Graded’s mentoring and tutoring (GMT) program, a new initiative by supervisors Karen Soriano and Nick Mariani, offers high schoolers the opportunity to mentor middle or lower school students. Curious to find out what the experience of tutoring a younger Graded student would be like, I recently joined GMT and had my first encounter with Gabriella, my tutee, a few days ago.

Although I was eager to get to know the third-grader I would be tutoring, I was worried I wouldn’t be able to answer her questions. I know this might sound bizarre coming from a junior, but this concern remained in my mind as I walked into the room where we would meet. To my surprise, though, our first session was full of memorable experiences that easily overcame my fear of being unable to help.

Fernanda Fiszner tutoring
Fernanda Fiszner tutoring

The first thing that surprised me about Gabriella was the fact that she was using her laptop, a device she seemed used to. She was typing a journal response to a book she read—an assignment I remember completing in third grade, but with paper and pencil. When I asked Gabriella how often she used a laptop in class, she told me that most of her homework was done online. This to me was an astonishing realization, because when I was her age any time on the computer was a treat reserved for the weekends. I don’t want to harangue like a grandmother about how kids-these-days are too dependent on technology—especially because I am certainly more addicted to it than third graders—but the amount of time she spent on the computer was certainly thought-provoking.

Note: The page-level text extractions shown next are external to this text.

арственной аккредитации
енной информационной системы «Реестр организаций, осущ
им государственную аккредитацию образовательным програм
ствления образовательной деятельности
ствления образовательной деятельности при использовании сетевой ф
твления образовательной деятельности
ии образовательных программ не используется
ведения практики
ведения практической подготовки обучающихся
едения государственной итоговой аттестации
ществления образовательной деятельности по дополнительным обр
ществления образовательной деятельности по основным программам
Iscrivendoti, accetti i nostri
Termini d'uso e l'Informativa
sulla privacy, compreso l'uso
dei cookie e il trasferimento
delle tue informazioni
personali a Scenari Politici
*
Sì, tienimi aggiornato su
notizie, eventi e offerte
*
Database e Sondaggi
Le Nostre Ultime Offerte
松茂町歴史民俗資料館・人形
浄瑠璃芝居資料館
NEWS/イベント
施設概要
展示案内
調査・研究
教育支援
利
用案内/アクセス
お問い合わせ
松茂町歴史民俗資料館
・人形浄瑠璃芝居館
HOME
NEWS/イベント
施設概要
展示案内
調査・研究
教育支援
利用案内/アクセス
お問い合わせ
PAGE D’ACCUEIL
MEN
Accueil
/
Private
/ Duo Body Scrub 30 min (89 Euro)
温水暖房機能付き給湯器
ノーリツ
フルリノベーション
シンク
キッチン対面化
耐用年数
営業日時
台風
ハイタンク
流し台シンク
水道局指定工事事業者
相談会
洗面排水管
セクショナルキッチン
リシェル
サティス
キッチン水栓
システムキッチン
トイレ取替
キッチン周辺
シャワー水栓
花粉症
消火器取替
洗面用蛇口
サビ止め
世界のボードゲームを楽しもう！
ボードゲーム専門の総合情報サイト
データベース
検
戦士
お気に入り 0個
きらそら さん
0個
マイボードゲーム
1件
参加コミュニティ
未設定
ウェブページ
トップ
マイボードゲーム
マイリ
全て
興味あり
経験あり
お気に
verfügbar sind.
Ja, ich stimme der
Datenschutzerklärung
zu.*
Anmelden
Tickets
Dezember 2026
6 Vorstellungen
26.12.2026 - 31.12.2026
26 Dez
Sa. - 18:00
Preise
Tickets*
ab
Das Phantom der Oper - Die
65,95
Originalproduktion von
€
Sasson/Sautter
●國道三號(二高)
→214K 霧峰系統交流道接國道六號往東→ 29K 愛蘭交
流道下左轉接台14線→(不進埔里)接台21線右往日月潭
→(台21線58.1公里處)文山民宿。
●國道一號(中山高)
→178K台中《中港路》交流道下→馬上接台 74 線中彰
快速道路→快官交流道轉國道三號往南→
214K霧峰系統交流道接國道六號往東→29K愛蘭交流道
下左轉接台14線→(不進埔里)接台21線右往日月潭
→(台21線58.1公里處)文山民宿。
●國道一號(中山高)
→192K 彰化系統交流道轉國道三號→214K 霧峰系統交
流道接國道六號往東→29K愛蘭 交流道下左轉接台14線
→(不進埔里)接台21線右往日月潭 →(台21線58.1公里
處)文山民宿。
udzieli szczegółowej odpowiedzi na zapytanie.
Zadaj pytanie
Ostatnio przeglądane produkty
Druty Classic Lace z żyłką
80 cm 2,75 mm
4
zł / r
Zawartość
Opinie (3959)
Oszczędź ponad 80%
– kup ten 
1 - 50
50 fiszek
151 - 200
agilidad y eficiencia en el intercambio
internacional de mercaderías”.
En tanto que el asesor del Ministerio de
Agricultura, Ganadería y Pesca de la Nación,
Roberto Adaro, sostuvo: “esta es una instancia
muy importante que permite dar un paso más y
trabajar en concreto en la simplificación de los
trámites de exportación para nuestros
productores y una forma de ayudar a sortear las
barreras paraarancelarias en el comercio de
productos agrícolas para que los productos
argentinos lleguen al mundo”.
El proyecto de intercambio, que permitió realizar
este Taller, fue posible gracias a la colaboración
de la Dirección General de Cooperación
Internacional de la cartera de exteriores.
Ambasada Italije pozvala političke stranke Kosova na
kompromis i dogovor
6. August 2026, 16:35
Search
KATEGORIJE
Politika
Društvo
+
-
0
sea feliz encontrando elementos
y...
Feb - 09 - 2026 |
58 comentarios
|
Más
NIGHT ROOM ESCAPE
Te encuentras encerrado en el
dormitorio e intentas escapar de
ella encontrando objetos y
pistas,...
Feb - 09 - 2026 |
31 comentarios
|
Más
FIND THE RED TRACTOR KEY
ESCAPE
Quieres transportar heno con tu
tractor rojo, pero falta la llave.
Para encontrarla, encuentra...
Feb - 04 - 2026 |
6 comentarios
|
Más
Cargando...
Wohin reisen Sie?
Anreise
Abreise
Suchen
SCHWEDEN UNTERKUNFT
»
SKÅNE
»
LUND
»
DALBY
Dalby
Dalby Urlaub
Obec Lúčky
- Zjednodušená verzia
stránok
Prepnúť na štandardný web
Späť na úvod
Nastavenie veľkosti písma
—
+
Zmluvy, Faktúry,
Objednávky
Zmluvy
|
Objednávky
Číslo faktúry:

Despite my astonishment at Gabriella’s technological savvy, during our first meeting I also noticed many similarities between us. It seemed an unbelievable coincidence that the book she was reading, The Littles by John Peterson, was the exact book I read when I was in third grade. It also took me by surprise that the classroom we were in looked very similar to my memory of it. The large cubbies, the cursive name tags taped to the wall, and the daily schedule on the board were still the same. And there’s more: her homeroom class was the same one I had been in eight years ago.

My first experience as a tutor made me recognize changes that have taken place at Graded, as well as more permanent fixtures. Students constantly adapt to new environments and changing conditions, and our school is surely representative of the increasingly rapid technological advancement that affects most of the world. But as evident as these changes may be, some things remain the same—like those oversized cubbies.